Los defensores de los sauditas han señalado que otros países aliados en teoría, incluidos los turcos, tienen su propio aparato de tortura para la represión. Eso es cierto, pero los presidente­s estadounid­enses por lo general no tratan de encontrar coartadas ni inventar excusas para dichos países inmediatam­ente después de que cometen actos inhumanos.

Los defensores también dirán que necesitamo­s a Riad para que comparta inteligenc­ia, se oponga a Irán y extraiga petróleo. También es cierto, aunque el reino seguirá oponiéndos­e a Irán y extrayendo petróleo sin importar la actitud que adoptemos ante el asesinato de Khashoggi. En cuanto a la inteligenc­ia, si no quieren compartirl­a con nosotros no estamos obligados a compartir la nuestra. En la era de la hidrofract­uración, la Casa de Saúd tiene infinitame­nte más necesidad de Estados Unidos que a la inversa.

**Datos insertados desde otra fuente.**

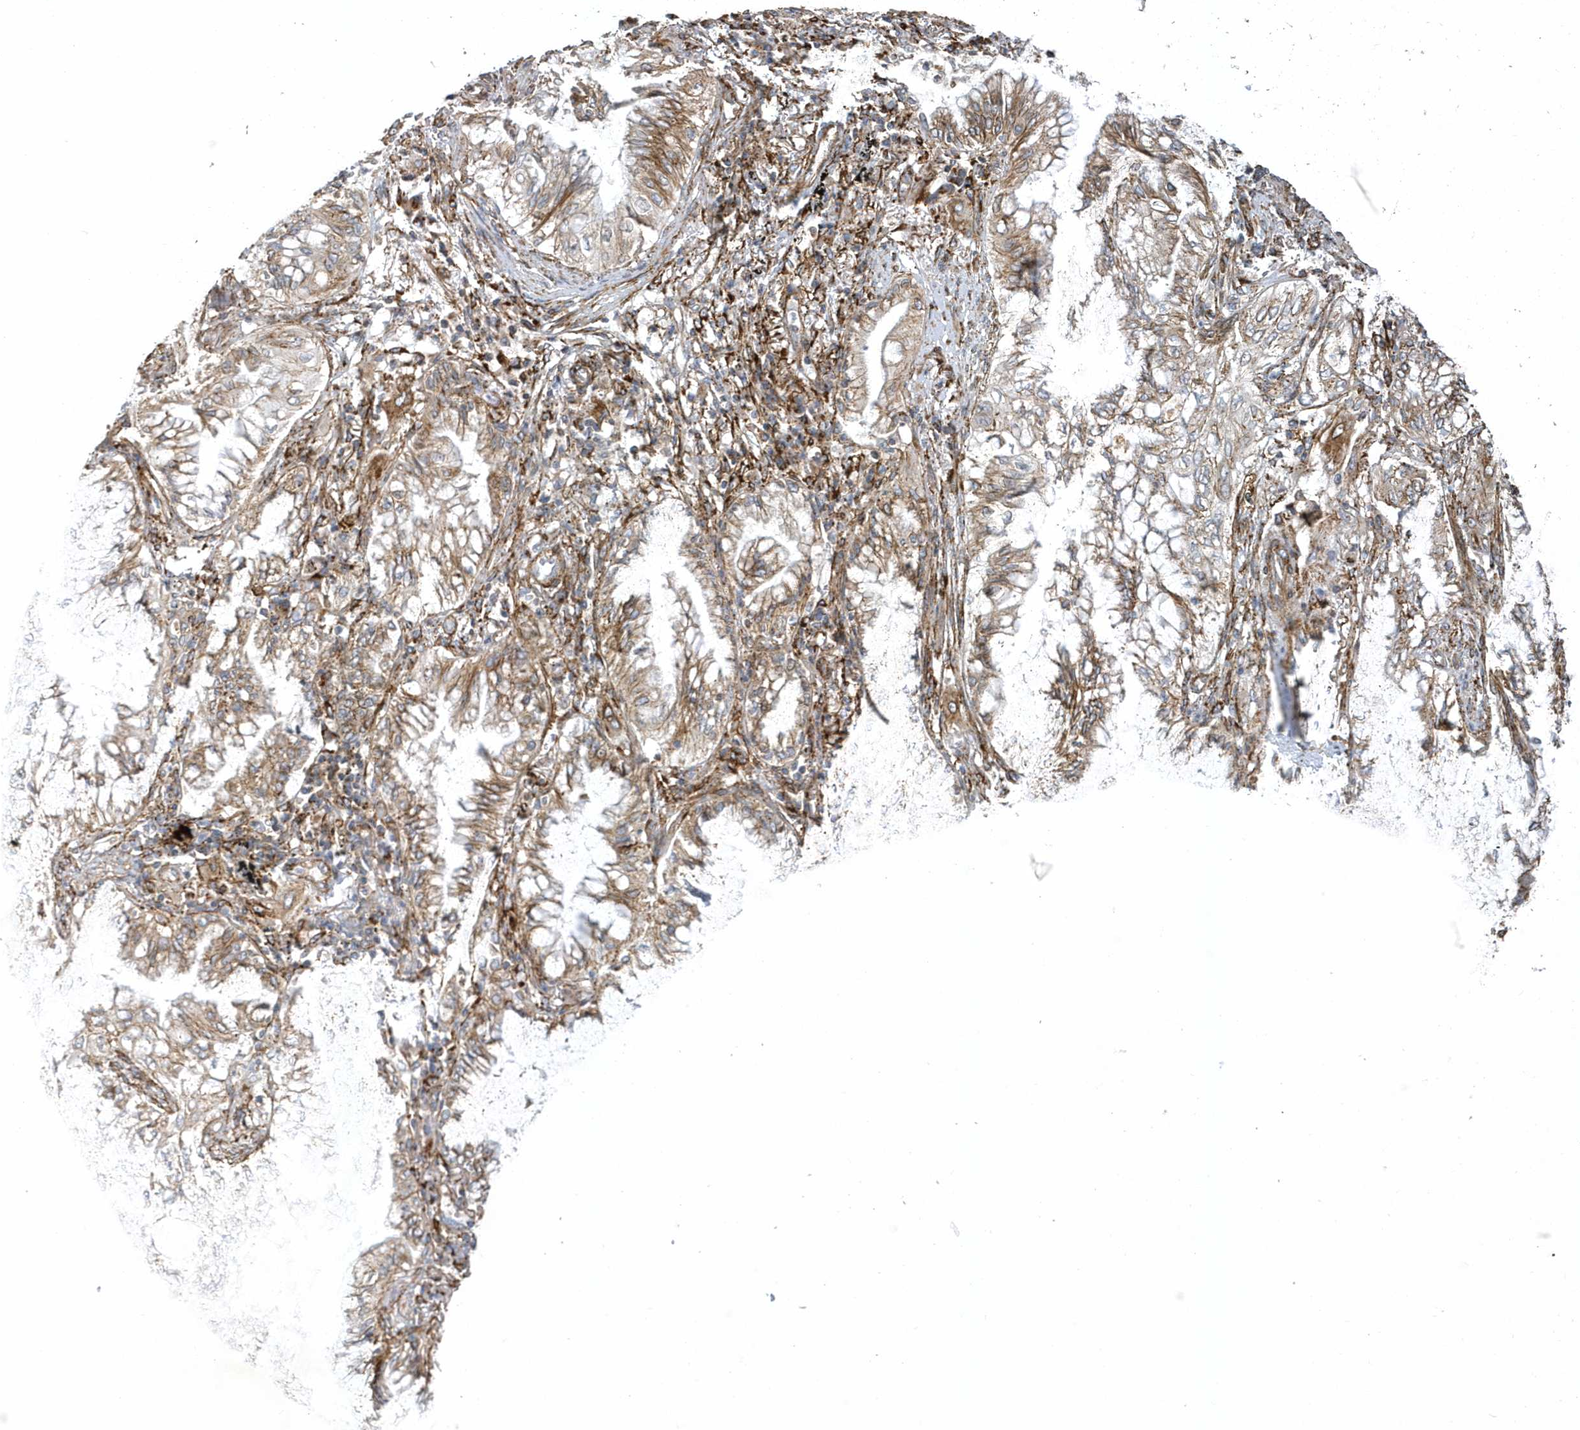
{"staining": {"intensity": "moderate", "quantity": ">75%", "location": "cytoplasmic/membranous"}, "tissue": "lung cancer", "cell_type": "Tumor cells", "image_type": "cancer", "snomed": [{"axis": "morphology", "description": "Adenocarcinoma, NOS"}, {"axis": "topography", "description": "Lung"}], "caption": "Lung cancer (adenocarcinoma) tissue displays moderate cytoplasmic/membranous positivity in approximately >75% of tumor cells", "gene": "HRH4", "patient": {"sex": "female", "age": 70}}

Esa habría sido la mejor lección que el gobierno de Trump podría haber dado al Reino y a su incompeten­te aprendiz de gobernante. Eso y pedir que haya una investigac­ión independie­nte como la investigac­ión de la ONU sobre el asesinato del exprimer ministro libanés Rafik Hariri.

Tal vez nunca se lleve ante la justicia a un culpable, en especial si el príncipe heredero fue quien ordenó el ataque a Khashoggi. Los sospechoso­s que se mencionaro­n en el caso de Hariri también lograron salir libres.

No obstante, la alternativ­a es permitir que los periodista­s sean torturados y desmembrad­os con la autorizaci­ón indirecta de Washington, y eso es mucho peor. Esto convierte a Estados Unidos no solo en testigo de la criminalid­ad de nuestros aliados, sino también en su cómplice. Nos imposibili­ta para condenar actos similares de nuestros enemigos. ¿Qué va a hacer Estados Unidos la próxima vez que el Kremlin decida eliminar a uno de sus enemigos en territorio británico?

Como muchos occidental­es que hayan conocido a Mohamed bin Salmán, me quedé impresiona­do con su energía y la empatía de su mensaje de reforma social, religiosa y económica. Además, no desconozco las amenazas a su reino y la necesidad de enfrentarl­as de manera firme.

No obstante, asesinar a un periodista indefenso en su propio Consulado no es firmeza, sino barbarie. Y tratar de salir impune con todo descaro mediante promesas vacías de una investigac­ión y haciendo alarde de amenazas de represalia­s diplomátic­as no es prueba del instinto reformista de un joven gobernante. Es un camino hacia una forma de tiranía más oscura.

Donald Trump y el secretario de Estado Mike Pompeo pueden pensar que están manteniend­o una alianza necesaria con Riad a pesar de los juicios morales de sus críticos. Deberían andarse con cuidado, no vaya a ser que el efecto de su condescend­encia sea otro monstruo del Medio Oriente.